[Collected data]
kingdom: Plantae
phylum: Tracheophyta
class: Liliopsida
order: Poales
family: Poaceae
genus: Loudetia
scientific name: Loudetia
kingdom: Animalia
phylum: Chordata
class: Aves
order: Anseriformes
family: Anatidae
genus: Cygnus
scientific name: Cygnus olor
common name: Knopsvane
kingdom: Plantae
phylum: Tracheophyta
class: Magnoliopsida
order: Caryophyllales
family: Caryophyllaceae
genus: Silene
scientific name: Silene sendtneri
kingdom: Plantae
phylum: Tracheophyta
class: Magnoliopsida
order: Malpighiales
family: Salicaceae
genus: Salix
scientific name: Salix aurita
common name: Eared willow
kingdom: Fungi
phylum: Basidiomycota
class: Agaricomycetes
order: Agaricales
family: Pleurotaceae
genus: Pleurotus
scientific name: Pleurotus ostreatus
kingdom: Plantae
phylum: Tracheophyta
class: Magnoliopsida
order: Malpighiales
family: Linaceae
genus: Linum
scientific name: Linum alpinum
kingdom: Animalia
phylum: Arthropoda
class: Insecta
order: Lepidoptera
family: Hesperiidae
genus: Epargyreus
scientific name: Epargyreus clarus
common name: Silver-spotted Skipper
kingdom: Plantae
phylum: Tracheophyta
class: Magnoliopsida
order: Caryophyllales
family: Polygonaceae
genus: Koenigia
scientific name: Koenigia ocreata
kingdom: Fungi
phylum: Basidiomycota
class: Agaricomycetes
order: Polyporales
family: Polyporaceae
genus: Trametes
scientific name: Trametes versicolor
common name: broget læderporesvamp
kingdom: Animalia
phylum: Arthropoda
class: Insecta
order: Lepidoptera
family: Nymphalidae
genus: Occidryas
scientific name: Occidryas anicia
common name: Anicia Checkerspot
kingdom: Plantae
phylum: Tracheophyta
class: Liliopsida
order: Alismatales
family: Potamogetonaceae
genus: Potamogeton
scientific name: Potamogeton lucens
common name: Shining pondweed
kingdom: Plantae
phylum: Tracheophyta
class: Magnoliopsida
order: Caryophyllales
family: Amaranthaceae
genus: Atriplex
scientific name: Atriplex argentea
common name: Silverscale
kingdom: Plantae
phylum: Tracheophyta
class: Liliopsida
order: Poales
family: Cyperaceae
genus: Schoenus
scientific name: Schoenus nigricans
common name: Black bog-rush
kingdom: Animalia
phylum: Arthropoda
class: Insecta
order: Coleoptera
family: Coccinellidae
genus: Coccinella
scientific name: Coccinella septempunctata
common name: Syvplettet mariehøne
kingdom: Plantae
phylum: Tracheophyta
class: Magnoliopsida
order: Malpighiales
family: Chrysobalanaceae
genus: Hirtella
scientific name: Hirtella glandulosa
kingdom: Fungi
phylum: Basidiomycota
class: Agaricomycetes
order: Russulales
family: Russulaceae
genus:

**TASK TO COMPLETE:**
Rewrite the lines above as a Markdown table with the columns "No." and "Line": put each line's number in order under "No." and the line itself under "Line", skipping any blank lines.

**THE COMPLETED TASK:**
| No. | Line |
|---|---|
| 1 | kingdom: Plantae |
| 2 | phylum: Tracheophyta |
| 3 | class: Liliopsida |
| 4 | order: Poales |
| 5 | family: Poaceae |
| 6 | genus: Loudetia |
| 7 | scientific name: Loudetia |
| 8 | kingdom: Animalia |
| 9 | phylum: Chordata |
| 10 | class: Aves |
| 11 | order: Anseriformes |
| 12 | family: Anatidae |
| 13 | genus: Cygnus |
| 14 | scientific name: Cygnus olor |
| 15 | common name: Knopsvane |
| 16 | kingdom: Plantae |
| 17 | phylum: Tracheophyta |
| 18 | class: Magnoliopsida |
| 19 | order: Caryophyllales |
| 20 | family: Caryophyllaceae |
| 21 | genus: Silene |
| 22 | scientific name: Silene sendtneri |
| 23 | kingdom: Plantae |
| 24 | phylum: Tracheophyta |
| 25 | class: Magnoliopsida |
| 26 | order: Malpighiales |
| 27 | family: Salicaceae |
| 28 | genus: Salix |
| 29 | scientific name: Salix aurita |
| 30 | common name: Eared willow |
| 31 | kingdom: Fungi |
| 32 | phylum: Basidiomycota |
| 33 | class: Agaricomycetes |
| 34 | order: Agaricales |
| 35 | family: Pleurotaceae |
| 36 | genus: Pleurotus |
| 37 | scientific name: Pleurotus ostreatus |
| 38 | kingdom: Plantae |
| 39 | phylum: Tracheophyta |
| 40 | class: Magnoliopsida |
| 41 | order: Malpighiales |
| 42 | family: Linaceae |
| 43 | genus: Linum |
| 44 | scientific name: Linum alpinum |
| 45 | kingdom: Animalia |
| 46 | phylum: Arthropoda |
| 47 | class: Insecta |
| 48 | order: Lepidoptera |
| 49 | family: Hesperiidae |
| 50 | genus: Epargyreus |
| 51 | scientific name: Epargyreus clarus |
| 52 | common name: Silver-spotted Skipper |
| 53 | kingdom: Plantae |
| 54 | phylum: Tracheophyta |
| 55 | class: Magnoliopsida |
| 56 | order: Caryophyllales |
| 57 | family: Polygonaceae |
| 58 | genus: Koenigia |
| 59 | scientific name: Koenigia ocreata |
| 60 | kingdom: Fungi |
| 61 | phylum: Basidiomycota |
| 62 | class: Agaricomycetes |
| 63 | order: Polyporales |
| 64 | family: Polyporaceae |
| 65 | genus: Trametes |
| 66 | scientific name: Trametes versicolor |
| 67 | common name: broget læderporesvamp |
| 68 | kingdom: Animalia |
| 69 | phylum: Arthropoda |
| 70 | class: Insecta |
| 71 | order: Lepidoptera |
| 72 | family: Nymphalidae |
| 73 | genus: Occidryas |
| 74 | scientific name: Occidryas anicia |
| 75 | common name: Anicia Checkerspot |
| 76 | kingdom: Plantae |
| 77 | phylum: Tracheophyta |
| 78 | class: Liliopsida |
| 79 | order: Alismatales |
| 80 | family: Potamogetonaceae |
| 81 | genus: Potamogeton |
| 82 | scientific name: Potamogeton lucens |
| 83 | common name: Shining pondweed |
| 84 | kingdom: Plantae |
| 85 | phylum: Tracheophyta |
| 86 | class: Magnoliopsida |
| 87 | order: Caryophyllales |
| 88 | family: Amaranthaceae |
| 89 | genus: Atriplex |
| 90 | scientific name: Atriplex argentea |
| 91 | common name: Silverscale |
| 92 | kingdom: Plantae |
| 93 | phylum: Tracheophyta |
| 94 | class: Liliopsida |
| 95 | order: Poales |
| 96 | family: Cyperaceae |
| 97 | genus: Schoenus |
| 98 | scientific name: Schoenus nigricans |
| 99 | common name: Black bog-rush |
| 100 | kingdom: Animalia |
| 101 | phylum: Arthropoda |
| 102 | class: Insecta |
| 103 | order: Coleoptera |
| 104 | family: Coccinellidae |
| 105 | genus: Coccinella |
| 106 | scientific name: Coccinella septempunctata |
| 107 | common name: Syvplettet mariehøne |
| 108 | kingdom: Plantae |
| 109 | phylum: Tracheophyta |
| 110 | class: Magnoliopsida |
| 111 | order: Malpighiales |
| 112 | family: Chrysobalanaceae |
| 113 | genus: Hirtella |
| 114 | scientific name: Hirtella glandulosa |
| 115 | kingdom: Fungi |
| 116 | phylum: Basidiomycota |
| 117 | class: Agaricomycetes |
| 118 | order: Russulales |
| 119 | family: Russulaceae |
| 120 | genus: |